+++ GETOONDE TEKST
De leden van den duitschen Bond zelf deinzen terug om in deze tot eenig bepaald besluit te komen, en ware dit zoo niet, voorstellen genoeg zijn er ge- | |
| |
daan of nog aanhangig, waarover de beslissing de kwestie zou uitmaken.
De vergaderingen te Frankfort doen evenwel meer denken aan een vernuftig spel, waarbij elk der partijen tracht zijne tegenpartij te verstrikken, dan aan eene politieke vergadering waarin de hoogste belangen van het duitsche vaderland naar pligt en geweten worden behartigd en besproken. Nu eens wordt een voorstel gedaan om Oostenrijk en Pruissen te magtigen de bonds-executie voort te zetten en de benoeming der twee burgercommissarissen in Sleeswijk goed te keuren. Dat voorstel werd afgestemd; maar een ander voorstel, krachtens hetwelk de politieke commissarissen door den Bond zouden worden benoemd, onderging hetzelfde lot.
Een andermaal gold het, een voorstel van Beijeren, en ondersteund door Wurtemberg, Baden, Brunswijk en, wat het beginsel betreft, door Saksen, dat de bondstroepen in Holstein versterkt zullen worden door troepen van het bondsleger, waarover het bevel zou worden opgedragen aan een generaal, die in overleg met den generaal Wrangel handelen zou.
Saksen amendeerde dat het opperbevel aan laatstgenoemden generaal zou verblijven.
Hessen-Darmstad stelde voor dat, tot herstel eener gemeenschappelijke actie tegen Denemarken en Holstein in Sleeswijk, onder voorbehoud de erfkwestie later te regelen, besloten wierd bij het executie-leger, dat Sleeswijk bezet, ook de bondstroepen aan de executie te doen deelnemen onder bevel van den thans commanderenden generaal, terwijl de aanstelling van twee burgerlijke commissarissen door Oostenrijk en Pruissen zou worden goedgekeurd, onder voorwaarde dat het burgerlijk bestuur van den Bond zich ook over Sleeswijk zou uitstrekken.
Een voorstel van gelijke strekking werd ook door Hanover gedaan, maar verbonden met eene verklaring omtrent het embargo door Denemarken op de duitsche schepen gelegd; als het dit niet ophief zou de Bond aan Denemarken den oorlog verklaren.
Maar het voornaamste voorstel was dat tot het bijeenroepen der holsteinsche stenden, ten einde hen als wettig orgaan des lands uitspraak te laten doen over de regten van den hertog van Augustenburg. Was daartoe besloten, en het besluit zou zeker zijn genomen, dan leed het bijna geen twijfel of de holsteinsche stenden zouden den hertog kiezen; als deze gekozen was, was het lot van Holstein beslist en indirect ook dat van Sleeswijk.
Dat voorstel zou ongetwijfeld worden aangenomen, want het was een gemeenschappelijk voorstel der zes midden-staten, de zoogenaamde Würzburgers, en bij den geest die er thans in Duitschland heerscht om het regt van den hertog van Augustenburg op den holsteinschen troon te erkennen, waren ook de kleinere Staten bijgevallen.
++++++
+++ GEGEVEN VERMELDINGEN
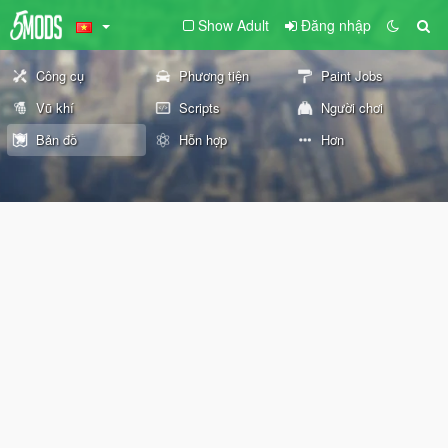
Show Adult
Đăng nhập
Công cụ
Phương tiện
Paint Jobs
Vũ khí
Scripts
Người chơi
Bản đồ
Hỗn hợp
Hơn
++++++
+++ GEGEVEN VERMELDINGEN
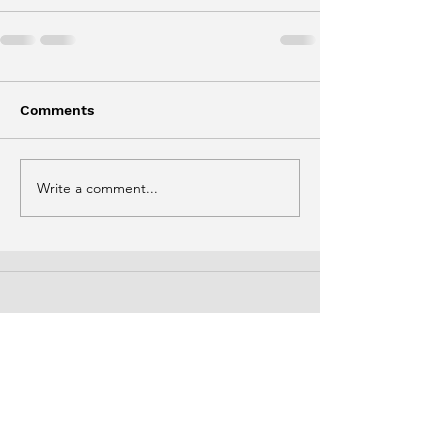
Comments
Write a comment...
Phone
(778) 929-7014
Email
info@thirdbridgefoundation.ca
++++++
JOUW OPDRACHT: Pak de tekst over de Duitse Bond en de kwestie Sleeswijk-Holstein op na de laatste zin en schrijf hem verder. De vermeldingen zijn voor het werk niet nodig.

JOUW ANTWOORD:
Het lot van verschillende dier voorstellen zou den 12den Maart worden beslist. Twee dagen vroeger, den 10den Maart, stierf plotseling, in de kracht zijns levens, koning Maximiliaan van Beijeren, en daar Beijeren een der voornaamste elementen is onder de kleinere bondstaten, werd de vergadering verdaagd.
En thans heeft, alvorens het tot eene stemming is gekomen, Oostenrijk ten
| |
| |
opzigte van het laatste voorstel aan den Bondsdag de verklaring overgelegd: dat het souvereine gezag in Holstein, waarvan de bijeenroeping der stenden alleen kan uitgaan, geschorst is; dat de burgerlijke commissarissen in Holstein daartoe onbevoegd zijn, aangezien hunne magt slechts van geheel administrativen aard is, terwijl bovendien de holsteinsche stenden alleen tot roeping hebben de finantiele belangen van hun land te behartigen en het alzoo niet tot hunne competentie behoort eene beslissing omtrent de dynastieke erfopvolging te nemen.
Door die verklaring van Oostenrijk is de zaak weder verschoven, en eene préalable kwestie, die der bevoegdheid van de stenden van een gewest, feitelijk zonder vorst - gewis geene gemakkelijke kwestie - zal eerst moeten worden uitgemaakt. Weder zullen rapporten, voorstellen, contra-voorstellen en moties worden ter tafel gebragt en in den tusschentijd zal welligt het lot der Hertogdommen op andere wijze zijn beslist.
Op eene andere wijze, zeggen wij, want sinds lang bestaat het vermoeden, dat Pruissen eene beslissing tot eigen voordeel op het oog heeft. Wel is waar is het slechts een vermoeden, en bestaat er geen enkel regtstreeksch bewijs voor, maar in verband met de handelingen, door Pruissen tot dusverre gepleegd, moet men wel tot besluit komen, dat het zeer geneigd is om zijn gebied te vergrooten ten koste van de bezette Hertogdommen. Van waar anders dat beletten van alle volksdemonstraties, toen het leger der twee groote mogendheden achtervolgens de Hertogdommen bezette; van waar die onwil om aan den Bond eenige inmenging in het administratief bestuur der duitschdeensche gewesten toe te staan; dat stelselmatig bestrijden van elk voorstel dat tot de regeling der erfkwestie zou kunnen leiden? Maar bovenal wordt het vermoeden versterkt door de onverschilligheid waarmede Pruissen dien argwaan der duitsche staten bejegent, gevoegd bij het karakter van den eersten, alvermogenden minister von Bismarck-Schönhausen, die weinig geschikt is om het vertrouwen in zijne politieke eerlijkheid op te wekken.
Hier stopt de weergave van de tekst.